Sunday, July 20, 2008

Amending VAT law?

As domestic oil prices continue to rise, with gasoline prices above P60 a liter and diesel almost P60 a liter (Metro Manila prices only; prices in the provinces are higher by at least P0.50 per liter compared to MM's prices), the call to amend the VAT applied to oil products never cease to die down.

Understandably so. Because a 12 percent VAT is high, considering that there are dozens of many other taxes slapped on the people's pocket, both directly and indirectly, like

1. tax on income and profit -- personal income tax, corporate income tax, capital gains tax, inheritance tax
2. tax on savings -- final withholding tax
3. tax on oil, tobacco, alcohol products -- excise tax
4. tax on various documents, public and private -- documentary stamp tax
5. tax on owning a car -- vehicle registration tax, road user tax, plus CTPL
6. tax on owning a house and lot, condo unit, building -- real property tax, special education fund tax
7. tax on business and investment -- business permit tax, franchise tax, percentage tax, common carriers tax, barangay clearance tax or fee,
8. tax on imported commodities -- import tax, VAT on imports
9. tax on travel and amusement -- travel tax, amusement tax
10. social security tax -- SSS "contribution"
11. housing tax -- Pag-IBIG "contribution"
12. health tax -- PhilHealth "contribution"
what else...

Then there are dozens of other fees: driver's license fee, passport fee, terminal fee, NBI clearance fee, PNP clearance fee, birth certificate fee, marriage certificate fee, death certificate fee, etc.

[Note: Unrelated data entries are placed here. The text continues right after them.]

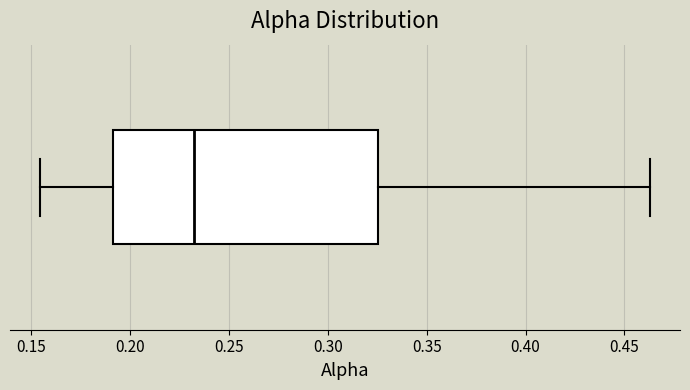

Transcribe this box plot: give where the median line is, the range the box spans, and where the two whiskers end, as read against the x-axis. The values are not printed on the chart, so give them approximately, as read against the axis.

median 0.230, box 0.190 to 0.325, whiskers 0.155 to 0.465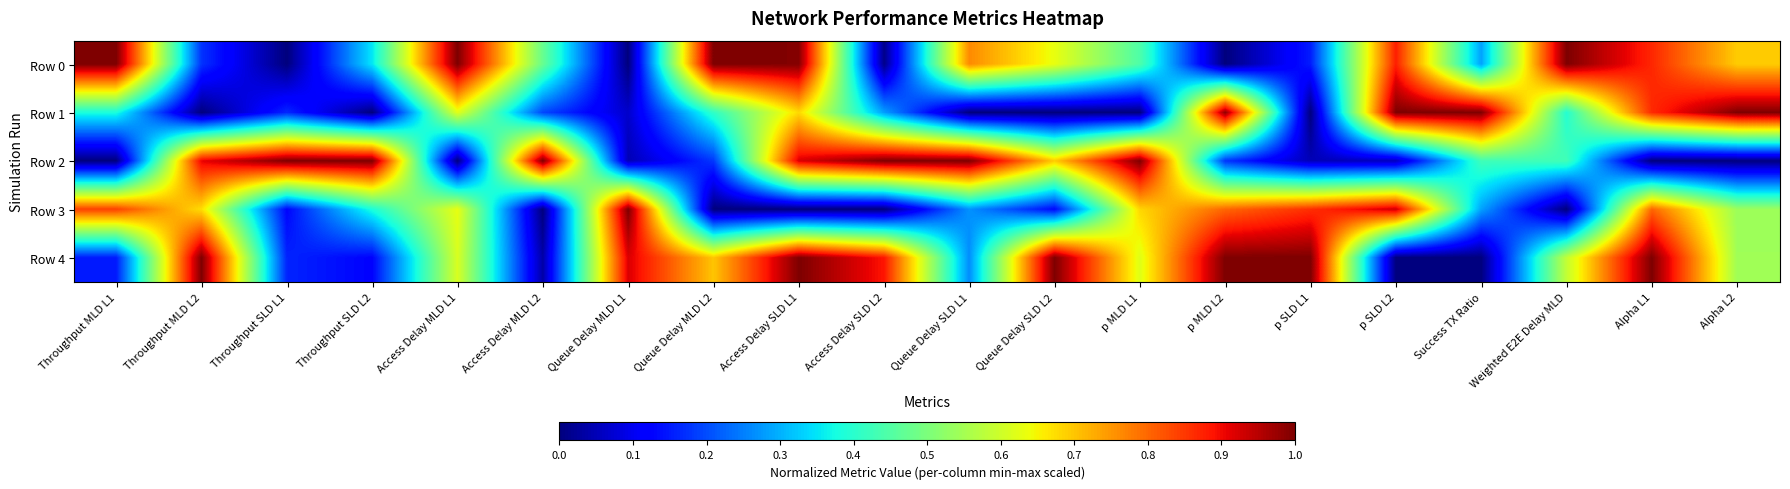

Reading left to right, list all the values displayed in this chart.

Row 0: Throughput MLD L1=1.0	Throughput MLD L2=0.2	Throughput SLD L1=0.0	Throughput SLD L2=0.4	Access Delay MLD L1=1.0	Access Delay MLD L2=0.5	Queue Delay MLD L1=0.0	Queue Delay MLD L2=1.0	Access Delay SLD L1=1.0	Access Delay SLD L2=0.0	Queue Delay SLD L1=0.8	Queue Delay SLD L2=0.6	p MLD L1=0.4	p MLD L2=0.0	p SLD L1=0.2	p SLD L2=0.9	Success TX Ratio=0.3	Weighted E2E Delay MLD=1.0	Alpha L1=0.9	Alpha L2=0.7
Row 1: Throughput MLD L1=0.4	Throughput MLD L2=0.0	Throughput SLD L1=0.2	Throughput SLD L2=0.0	Access Delay MLD L1=0.6	Access Delay MLD L2=0.2	Queue Delay MLD L1=0.1	Queue Delay MLD L2=0.4	Access Delay SLD L1=0.7	Access Delay SLD L2=0.3	Queue Delay SLD L1=0.0	Queue Delay SLD L2=0.0	p MLD L1=0.0	p MLD L2=1.0	p SLD L1=0.0	p SLD L2=1.0	Success TX Ratio=1.0	Weighted E2E Delay MLD=0.4	Alpha L1=0.9	Alpha L2=1.0
Row 2: Throughput MLD L1=0.0	Throughput MLD L2=0.9	Throughput SLD L1=1.0	Throughput SLD L2=1.0	Access Delay MLD L1=0.0	Access Delay MLD L2=1.0	Queue Delay MLD L1=0.0	Queue Delay MLD L2=0.2	Access Delay SLD L1=0.9	Access Delay SLD L2=1.0	Queue Delay SLD L1=1.0	Queue Delay SLD L2=0.7	p MLD L1=1.0	p MLD L2=0.2	p SLD L1=0.1	p SLD L2=0.1	Success TX Ratio=0.4	Weighted E2E Delay MLD=0.4	Alpha L1=0.0	Alpha L2=0.0
Row 3: Throughput MLD L1=0.8	Throughput MLD L2=0.7	Throughput SLD L1=0.1	Throughput SLD L2=0.4	Access Delay MLD L1=0.6	Access Delay MLD L2=0.0	Queue Delay MLD L1=1.0	Queue Delay MLD L2=0.0	Access Delay SLD L1=0.0	Access Delay SLD L2=0.0	Queue Delay SLD L1=0.3	Queue Delay SLD L2=0.1	p MLD L1=0.7	p MLD L2=0.8	p SLD L1=0.9	p SLD L2=0.9	Success TX Ratio=0.3	Weighted E2E Delay MLD=0.0	Alpha L1=0.8	Alpha L2=0.5
Row 4: Throughput MLD L1=0.2	Throughput MLD L2=1.0	Throughput SLD L1=0.2	Throughput SLD L2=0.1	Access Delay MLD L1=0.6	Access Delay MLD L2=0.0	Queue Delay MLD L1=0.9	Queue Delay MLD L2=0.7	Access Delay SLD L1=1.0	Access Delay SLD L2=0.9	Queue Delay SLD L1=0.3	Queue Delay SLD L2=1.0	p MLD L1=0.6	p MLD L2=1.0	p SLD L1=1.0	p SLD L2=0.0	Success TX Ratio=0.0	Weighted E2E Delay MLD=0.6	Alpha L1=1.0	Alpha L2=0.5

That is why our group, Minimal Government, opposed Gloria's VAT hike in 2004 unless Gloria would also cut taxes somewhere, especially income tax. Personally I would have supported Gloria's VAT hike from 10 percent to even 14 or 15 percent, provided she'd also cut income tax down to 10 percent. But Gloria only wanted tax and tax, spend and spend, including commissions and commissions.

Nonetheless, the windfall revenue is already there. Government's tax revenue increases as the suffering of the public increases. That is "public service", and we pay them lots of salaries, travels, pension, projects and pork barrel for such public service they have rendered.

Gloria can minimize the pain of the public if she will use the entire windfall tax from VAT to retire public debt, reduce current and succeeding years' borrowing, and cut some current taxes and fees that are earmarked to pay those public debts.

But more than cutting VAT from 12 percent to something lower, a better option is to cut income tax, both personal and corporate. Commodities' prices are "high" mainly because many households have low take-home pay because of high personal income tax, even after the recent "tax relief" law. Companies also have lower pay for their workers, lower shares for their stock owners, and high price for their consumers, because the cost of corporate income tax, both the actual payment and cost of compliance (hiring accountants, lawyers, etc.) are high, and all those costs are ultimately passed on to consumers.